In a few forms, such as Globigerina and its close allies, the shell is beset during life with excessively long and delicate calcareous spines or needles. It is only in oceanic forms that these are present, because only when poised in water can such {590} delicate structures endure; in dead shells, such as we are much more familiar with, every trace of them is broken and rubbed away. The growth of these long needles is explained (as we have already briefly mentioned, on p. [440]) by the phenomenon which Lehmann calls orientirte Adsorption—the tendency for a crystalline structure to grow by accretion, not necessarily in the outward form of a “crystal,” but continuing in any direction or orientation which has once been impressed upon it: in this case the spicular growth is simply in direct continuation of the radial symmetry of the micro-crystalline elements of the shell-wall. Over the surface of the shell the radiating spicules tend to occur in a hexagonal pattern, symmetrically grouped around the pores which perforate the shell. Rhumbler has suggested that this arrangement is due to diffusion-currents, forming little eddies about the base of the pseudopodia issuing from the pores: the idea being borrowed from Bénard, to whom is due the discovery of this type or order of vortices[541]. In one of Bénard’s experiments a thin layer of paraffin is strewn with particles of graphite, then warmed to melting, whereupon each little solid granule becomes the centre of a vortex; by the interaction of these vortices the particles tend to be repelled to equal distances from one another, and in the end they are found to be arranged in a hexagonal pattern[542]. The analogy is plain between this experiment and those diffusion experiments by which Leduc produces his beautiful hexagonal systems of artificial cells, with which we have dealt in a previous chapter (p. [320]).

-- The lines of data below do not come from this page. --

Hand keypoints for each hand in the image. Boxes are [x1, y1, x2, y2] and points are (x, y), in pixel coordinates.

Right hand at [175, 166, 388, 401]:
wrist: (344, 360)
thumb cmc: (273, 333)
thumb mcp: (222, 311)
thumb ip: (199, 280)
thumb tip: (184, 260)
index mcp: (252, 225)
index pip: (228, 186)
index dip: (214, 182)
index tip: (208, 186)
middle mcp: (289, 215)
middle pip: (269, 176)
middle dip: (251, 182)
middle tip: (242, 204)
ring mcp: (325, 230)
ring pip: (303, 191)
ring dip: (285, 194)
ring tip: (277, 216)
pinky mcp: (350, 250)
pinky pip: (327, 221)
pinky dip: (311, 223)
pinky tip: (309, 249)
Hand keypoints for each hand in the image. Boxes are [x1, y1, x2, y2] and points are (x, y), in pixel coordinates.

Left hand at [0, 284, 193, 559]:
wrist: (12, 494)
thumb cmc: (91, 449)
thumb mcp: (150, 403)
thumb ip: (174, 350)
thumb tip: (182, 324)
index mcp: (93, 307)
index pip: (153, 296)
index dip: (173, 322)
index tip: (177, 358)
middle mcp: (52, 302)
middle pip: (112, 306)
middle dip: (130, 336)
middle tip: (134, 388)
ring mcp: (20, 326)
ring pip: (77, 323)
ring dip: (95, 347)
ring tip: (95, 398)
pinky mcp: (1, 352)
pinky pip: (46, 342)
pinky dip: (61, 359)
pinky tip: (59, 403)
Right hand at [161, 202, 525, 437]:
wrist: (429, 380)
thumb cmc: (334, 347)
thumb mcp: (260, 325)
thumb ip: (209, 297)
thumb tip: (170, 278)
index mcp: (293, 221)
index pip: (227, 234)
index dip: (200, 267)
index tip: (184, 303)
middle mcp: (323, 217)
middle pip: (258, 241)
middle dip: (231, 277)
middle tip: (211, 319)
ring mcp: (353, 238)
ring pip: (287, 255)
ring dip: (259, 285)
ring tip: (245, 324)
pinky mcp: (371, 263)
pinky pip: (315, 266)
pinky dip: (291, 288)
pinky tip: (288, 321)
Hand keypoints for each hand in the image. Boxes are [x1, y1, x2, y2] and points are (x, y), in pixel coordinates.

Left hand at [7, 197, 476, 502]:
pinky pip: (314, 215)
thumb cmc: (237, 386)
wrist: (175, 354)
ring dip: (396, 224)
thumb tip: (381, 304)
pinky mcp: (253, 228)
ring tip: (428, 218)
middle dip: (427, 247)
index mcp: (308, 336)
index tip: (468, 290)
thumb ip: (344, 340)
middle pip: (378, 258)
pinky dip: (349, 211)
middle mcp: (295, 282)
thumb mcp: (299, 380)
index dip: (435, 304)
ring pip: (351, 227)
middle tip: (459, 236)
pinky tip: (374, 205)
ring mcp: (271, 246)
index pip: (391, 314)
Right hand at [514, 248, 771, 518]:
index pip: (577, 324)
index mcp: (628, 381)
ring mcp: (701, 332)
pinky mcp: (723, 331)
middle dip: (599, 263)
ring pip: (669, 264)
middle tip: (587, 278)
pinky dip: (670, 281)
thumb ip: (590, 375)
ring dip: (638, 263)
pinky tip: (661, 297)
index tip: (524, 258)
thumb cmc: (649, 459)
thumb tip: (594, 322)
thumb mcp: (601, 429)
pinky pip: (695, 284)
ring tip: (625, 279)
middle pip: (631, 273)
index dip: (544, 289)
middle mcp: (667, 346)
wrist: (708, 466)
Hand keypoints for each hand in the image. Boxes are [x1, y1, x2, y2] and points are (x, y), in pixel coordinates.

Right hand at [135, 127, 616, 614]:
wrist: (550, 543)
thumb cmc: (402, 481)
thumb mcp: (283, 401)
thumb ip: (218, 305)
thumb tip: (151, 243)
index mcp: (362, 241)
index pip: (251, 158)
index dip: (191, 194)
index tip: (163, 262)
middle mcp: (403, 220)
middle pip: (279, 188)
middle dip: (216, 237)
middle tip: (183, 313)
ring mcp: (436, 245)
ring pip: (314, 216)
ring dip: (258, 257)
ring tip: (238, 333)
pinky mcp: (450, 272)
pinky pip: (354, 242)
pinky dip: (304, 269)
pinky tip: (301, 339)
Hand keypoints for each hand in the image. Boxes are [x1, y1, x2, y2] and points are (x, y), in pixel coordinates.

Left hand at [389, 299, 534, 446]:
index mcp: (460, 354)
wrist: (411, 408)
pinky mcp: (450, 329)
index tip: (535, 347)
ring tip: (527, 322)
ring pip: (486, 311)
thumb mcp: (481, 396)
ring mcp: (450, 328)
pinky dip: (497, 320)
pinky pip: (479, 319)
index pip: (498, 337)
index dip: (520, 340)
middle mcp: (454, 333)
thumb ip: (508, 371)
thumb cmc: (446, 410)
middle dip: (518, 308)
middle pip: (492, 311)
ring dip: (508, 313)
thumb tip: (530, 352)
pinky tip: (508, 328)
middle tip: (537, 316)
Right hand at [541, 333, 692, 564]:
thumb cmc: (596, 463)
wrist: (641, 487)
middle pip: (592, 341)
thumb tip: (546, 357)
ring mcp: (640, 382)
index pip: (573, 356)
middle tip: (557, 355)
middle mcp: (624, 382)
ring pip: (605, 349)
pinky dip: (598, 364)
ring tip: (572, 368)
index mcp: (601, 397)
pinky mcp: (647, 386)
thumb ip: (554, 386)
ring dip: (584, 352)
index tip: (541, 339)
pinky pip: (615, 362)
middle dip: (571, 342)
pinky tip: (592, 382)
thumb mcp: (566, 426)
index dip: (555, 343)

But let us come back to the shell itself, and consider particularly its spiral form. That the shell in the Foraminifera should tend towards a spiral form need not surprise us; for we have learned that one of the fundamental conditions of the production of a concrete spiral is just precisely what we have here, namely the gradual development of a structure by means of successive increments superadded to its exterior, which then form part, successively, of a permanent and rigid structure. This condition {591} is obviously forthcoming in the foraminiferal, but not at all in the radiolarian, shell. Our second fundamental condition of the production of a logarithmic spiral is that each successive increment shall be so posited and so conformed that its addition to the system leaves the form of the whole system unchanged. We have now to enquire into this latter condition; and to determine whether the successive increments, or successive chambers, of the foraminiferal shell actually constitute gnomons to the entire structure.

It is obvious enough that the spiral shells of the Foraminifera closely resemble true logarithmic spirals. Indeed so precisely do the minute shells of many Foraminifera repeat or simulate the spiral shells of Nautilus and its allies that to the naturalists of the early nineteenth century they were known as the Céphalopodes microscopiques[543], until Dujardin shewed that their little bodies comprised no complex anatomy of organs, but consisted merely of that slime-like organic matter which he taught us to call “sarcode,” and which we learned afterwards from Schwann to speak of as “protoplasm.”